Ne approfitta subito il Movimento 5 stelle: “Con le persone serie, che vogliono condividere un’agenda sociale ed ecologica con noi c’è sempre la possibilità di dialogare”, si fa avanti Giuseppe Conte. In casa dem, però, si sdrammatizza. Lo strappo si può ricucire. Insomma, il leader Pd non vuole assolutamente perdere pezzi in corso d’opera, dopo aver faticosamente raggiunto l’intesa con Azione e Più Europa.

Ma il quadro delle alleanze, che solo 24 ore fa sembrava essere ormai delineato, rischia di esplodere: la mediazione con Luigi Di Maio fa registrare attriti. Il titolare della Farnesina chiede rispetto e pari dignità.

Nel Pd si cerca di mantenere la calma, bisogna evitare fughe in avanti che rischiano di compromettere l’intero quadro, sia a sinistra che con i dimaiani.

Al Nazareno, viene spiegato, c’è la consapevolezza dell’importante contributo di verdi e Sinistra italiana e si ritiene legittima la richiesta di una ‘rinegoziazione’ degli accordi.

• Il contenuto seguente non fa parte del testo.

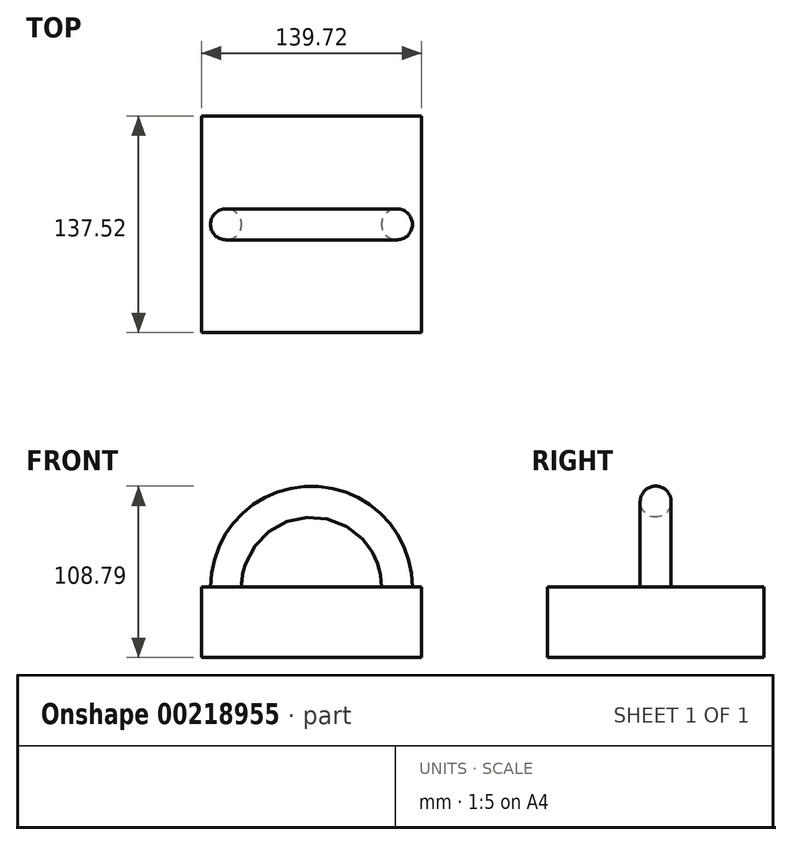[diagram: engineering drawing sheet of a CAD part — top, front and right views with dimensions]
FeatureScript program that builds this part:
annotation { "Feature Type Name" : "Feature", "Feature Type Description" : "" }
export const myFeature = defineFeature(function(context is Context, id is Id, definition is map)
    precondition{}
    {
        {
            var Q0;
            Q0=qCreatedBy(makeId("Top.planeOp"),FACE);
            var sketch = newSketch(context, id + "F0", { "sketchPlane" : qUnion([Q0])});
            skLineSegment(sketch, "E0.bottom", {"start": v(69.86, -68.76) * mm, "end": v(-69.86, -68.76) * mm});
            skLineSegment(sketch, "E0.top", {"start": v(69.86, 68.76) * mm, "end": v(-69.86, 68.76) * mm});
            skLineSegment(sketch, "E0.left", {"start": v(69.86, -68.76) * mm, "end": v(69.86, 68.76) * mm});
            skLineSegment(sketch, "E0.right", {"start": v(-69.86, -68.76) * mm, "end": v(-69.86, 68.76) * mm});
            skPoint(sketch, "E0.middle", {"position": v(0, 0) * mm});
            skLineSegment(sketch, "E1", {"start": v(0, 68.76) * mm, "end": v(0, -68.76) * mm});
            skSolve(sketch);
        }
        {
            var Q0;
            Q0=qCreatedBy(makeId("Top.planeOp"),FACE);
            var sketch = newSketch(context, id + "F1", { "sketchPlane" : qUnion([Q0])});
            skCircle(sketch, "E2", {"center": v(54.26, 0) * mm, "radius": 9.82 * mm});
            skSolve(sketch);
        }
        {
            var Q0;
            Q0 = qSketchRegion(id + "F0", true);
            extrude(context, id + "F2", {"entities" : qUnion([Q0]), "oppositeDirection" : true, "depth" : 44.7 * mm});
        }
        {
            var Q0;
            Q0 = qSketchRegion(id + "F1", true);
            var Q1;
            Q1=sQuery(id+"F0.wireOp",EDGE,"E1");
            revolve(context, id + "F3", {"operationType" : NewBodyOperationType.ADD, "entities" : qUnion([Q0]), "axis" : qUnion([Q1]), "revolveType" : RevolveType.ONE_DIRECTION, "angle" : 180 * degree});
        }
    });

I vertici del Pd, dunque, preferisocno gettare acqua sul fuoco.

E poi nei punti programmatici messi nero su bianco con Calenda si parla di ambiente e di “transizione ecologica virtuosa e sostenibile”, mentre non c’è traccia del nucleare. Dunque, per il Nazareno “trovare una quadra è non solo possibile, ma anche agevole”.

A mettersi di traverso è però il leader di Azione, che categorico chiude la porta a ogni possibile rivisitazione del patto: “Rinegoziarlo? Non c’è alcuna disponibilità a farlo. L’agenda Draghi è il perno di quel patto e tale rimarrà. Fine della questione”, è la risposta lapidaria dell’ex titolare del Mise.

 

 

La questione è che, secondo le proiezioni, se saltasse l’alleanza con l’area di sinistra sarebbero almeno 14 i seggi che si perderebbero a favore del centrodestra. Uno scenario che il Pd vuole assolutamente evitare. Ma tra i parlamentari cresce il timore che Bonelli e Fratoianni possano ora guardare ai pentastellati: contatti tra le tre forze ci sono stati e non se ne escludono altri in queste ore, viene spiegato, ma la riflessione in corso è incentrata sulla ‘rinegoziazione’ dell’accordo con il Pd.

Intanto Letta continua a tessere la tela delle alleanze: il segretario dem torna a incontrare Luigi Di Maio, assieme a Bruno Tabacci, dopo il vis a vis di ieri. Un secondo incontro che il Nazareno definisce nuovamente “interlocutorio”. Il nodo resta il diritto di tribuna – nel proporzionale – offerto al titolare della Farnesina, che sta riflettendo. Il punto è che Di Maio ha presentato due giorni fa il simbolo di Impegno civico, e il diritto di tribuna ‘salverebbe’ il suo fondatore ma non la truppa di ex M5s che lo hanno seguito dicendo addio a Conte. Di Maio assicura che il suo partito “vuole costruire, è una comunità fatta di persone determinate, pazienti, pronte a dare il massimo”. Ma, allo stesso tempo, “pretendiamo rispetto e parità di trattamento. Altrimenti viene meno il principio fondante di una coalizione”. è l’avvertimento rivolto a Letta.

Chi dice apertamente ‘no, grazie’ è Matteo Renzi

Che ci va giù duro: “Letta ha proposto il diritto di tribuna. Che significa? Un posto garantito come capolista del Pd a tutti i leader dei partiti in coalizione. Così entrano in Parlamento. Lo hanno proposto anche a noi. Amici miei, ma la dignità dov’è? Ho lasciato il Pd perché non condividevo le idee di quel gruppo dirigente. Io non mi faccio adesso candidare da quel partito per salvare una poltrona. Le idee valgono più dei posti. Mi chiamo Matteo Renzi, io, non Luigi Di Maio. Meglio rischiare di perdere il seggio che avere la certezza di perdere la faccia”.